Many are living in hotel rooms or shelters without access to basic amenities. “Can you raise a family without a kitchen or a washing machine? I do not see how that is possible,” he remarked.

The Tenant Stability Fund can offer a different path by intervening early, before housing is lost. Rather than responding after a crisis has already occurred, it equips organizations to act in real time, helping people stay housed and maintain the stability they have worked to achieve.

For Heckbert, the value of this approach is clear. “Helping somebody stabilize in their housing is so valuable if they are still housed… An ounce of prevention is worth a pound of cure.”

Why flexibility and speed are critical in the context of tenant stability

One of the defining features of the Partners for Affordable Housing Tenant Stability Fund is its flexibility. For frontline organizations, this is essential.
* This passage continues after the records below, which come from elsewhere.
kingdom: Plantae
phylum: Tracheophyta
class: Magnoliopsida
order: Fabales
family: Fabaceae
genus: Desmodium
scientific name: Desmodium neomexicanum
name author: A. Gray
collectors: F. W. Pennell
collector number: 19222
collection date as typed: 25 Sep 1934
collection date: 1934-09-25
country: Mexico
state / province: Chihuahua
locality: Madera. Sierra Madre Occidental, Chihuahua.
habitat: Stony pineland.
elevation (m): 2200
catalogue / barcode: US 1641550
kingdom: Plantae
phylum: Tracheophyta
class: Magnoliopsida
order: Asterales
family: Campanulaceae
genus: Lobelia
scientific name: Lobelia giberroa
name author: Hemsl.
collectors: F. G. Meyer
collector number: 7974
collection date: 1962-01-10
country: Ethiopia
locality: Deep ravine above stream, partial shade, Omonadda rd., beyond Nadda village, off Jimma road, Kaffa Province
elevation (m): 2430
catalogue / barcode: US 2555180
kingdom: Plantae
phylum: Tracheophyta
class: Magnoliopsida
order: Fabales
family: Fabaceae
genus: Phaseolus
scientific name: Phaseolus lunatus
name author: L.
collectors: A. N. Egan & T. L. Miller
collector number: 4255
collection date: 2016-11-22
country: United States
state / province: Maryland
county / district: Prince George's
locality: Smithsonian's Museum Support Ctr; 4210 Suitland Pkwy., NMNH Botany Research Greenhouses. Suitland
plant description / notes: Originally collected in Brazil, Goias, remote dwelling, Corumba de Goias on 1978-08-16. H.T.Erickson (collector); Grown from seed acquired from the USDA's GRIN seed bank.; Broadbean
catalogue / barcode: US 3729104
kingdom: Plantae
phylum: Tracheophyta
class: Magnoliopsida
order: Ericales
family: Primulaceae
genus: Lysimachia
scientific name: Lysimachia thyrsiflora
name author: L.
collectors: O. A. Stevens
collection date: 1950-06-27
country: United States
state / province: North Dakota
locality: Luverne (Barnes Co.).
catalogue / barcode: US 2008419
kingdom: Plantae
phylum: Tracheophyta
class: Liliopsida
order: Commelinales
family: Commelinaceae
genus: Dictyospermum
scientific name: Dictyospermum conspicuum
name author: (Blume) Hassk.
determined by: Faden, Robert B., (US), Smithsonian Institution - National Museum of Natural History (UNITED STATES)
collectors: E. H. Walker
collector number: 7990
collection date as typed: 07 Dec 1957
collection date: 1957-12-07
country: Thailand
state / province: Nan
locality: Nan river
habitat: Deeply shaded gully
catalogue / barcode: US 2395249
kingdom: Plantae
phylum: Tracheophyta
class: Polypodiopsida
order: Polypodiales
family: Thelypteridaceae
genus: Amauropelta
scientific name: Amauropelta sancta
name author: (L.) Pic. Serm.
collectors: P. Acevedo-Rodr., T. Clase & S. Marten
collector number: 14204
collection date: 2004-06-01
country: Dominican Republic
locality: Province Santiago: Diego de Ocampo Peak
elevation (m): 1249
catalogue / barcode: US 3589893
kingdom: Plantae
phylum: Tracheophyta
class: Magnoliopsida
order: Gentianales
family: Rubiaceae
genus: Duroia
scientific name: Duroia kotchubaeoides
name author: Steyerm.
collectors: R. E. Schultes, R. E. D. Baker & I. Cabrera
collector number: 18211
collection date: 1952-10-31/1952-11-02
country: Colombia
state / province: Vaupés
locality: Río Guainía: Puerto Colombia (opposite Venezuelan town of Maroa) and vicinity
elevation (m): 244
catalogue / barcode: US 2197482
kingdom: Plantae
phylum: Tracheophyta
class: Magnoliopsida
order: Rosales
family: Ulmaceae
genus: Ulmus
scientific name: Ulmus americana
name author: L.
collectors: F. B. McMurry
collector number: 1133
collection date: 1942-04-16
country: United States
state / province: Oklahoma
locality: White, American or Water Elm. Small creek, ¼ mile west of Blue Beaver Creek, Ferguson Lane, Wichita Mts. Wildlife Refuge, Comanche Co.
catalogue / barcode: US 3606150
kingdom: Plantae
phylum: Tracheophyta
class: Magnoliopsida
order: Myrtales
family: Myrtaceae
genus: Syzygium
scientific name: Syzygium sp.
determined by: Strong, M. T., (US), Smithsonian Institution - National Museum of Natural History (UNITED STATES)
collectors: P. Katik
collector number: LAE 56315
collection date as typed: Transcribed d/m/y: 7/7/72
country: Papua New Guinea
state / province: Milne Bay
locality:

“The crucial thing is that we can deploy tenant stability funds quickly without a huge amount of burden on the person applying,” Heckbert noted.

In moments of housing crisis, time matters. Waiting weeks for support can mean the difference between remaining housed and being evicted.

This flexibility also allows organizations like Operation Come Home to respond to the full range of costs that impact housing stability, from rent arrears to unexpected damages. In doing so, it helps protect existing housing stock and prevent further loss of units.

What funders and policy makers need to understand

Heckbert emphasized that the economics of housing instability are often misunderstood.

“It is hugely expensive to have people enter the homelessness system. It is also hugely expensive to build new social housing. However, it is way less expensive to help people maintain their existing housing.”

He outlined the contrast in costs: Supporting a young person in housing through Operation Come Home costs roughly $14,000 per year, compared to about $38,000 for one shelter bed per year.

Beyond cost, the difference in dignity and outcomes is significant. Maintaining existing affordable housing units allows individuals to retain privacy, stability and a sense of home, rather than facing the uncertainty and limitations of shelter environments.

The broader impact: prevention beyond housing

Heckbert highlighted the connection between homelessness and human trafficking, noting that many individuals are drawn into exploitation due to a lack of economic options.

“The majority of people that are involved in or victimized by human trafficking are in that state because they don’t have other economic options. Some are in the homelessness system because they were economically coerced, and they did not have any other options for themselves,” he explained.

Addressing housing instability early helps prevents these outcomes and supports overall well-being.

The human impact behind the numbers

Alt text: Portrait of Idris Isse standing outdoors in front of a colorful blurred mural. He is wearing a black hoodie with a graphic print, a black baseball cap, and over-ear headphones resting around the sides of the cap. He has curly hair and a neutral expression while looking toward the camera.

Photo by Bruce Deachman/POSTMEDIA

Behind what we see in the data are real stories unfolding every day.

As reported by Bruce Deachman in the Ottawa Citizen, Idris Isse experienced the difficult realities faced by many youth navigating homelessness in Ottawa.

Through Operation Come Home’s HousingWorks program, Idris was able to access stable housing, an experience that changed the trajectory of his life.

“If I did not have this Master Leasing, if I did not have Operation Come home, I’d be a goner,” said Isse. “I’d be dead in a ditch.”

With that stability, he has been able to begin building toward the future, gaining work experience through the organization’s FoodWorks social enterprise. His story reflects what is possible when the right supports are in place at the right time.

Moving forward

The Tenant Stability Fund is designed to support this work. By equipping community organizations with flexible, rapid funding, it helps stabilize housing, prevent eviction and reduce the human and financial costs of homelessness.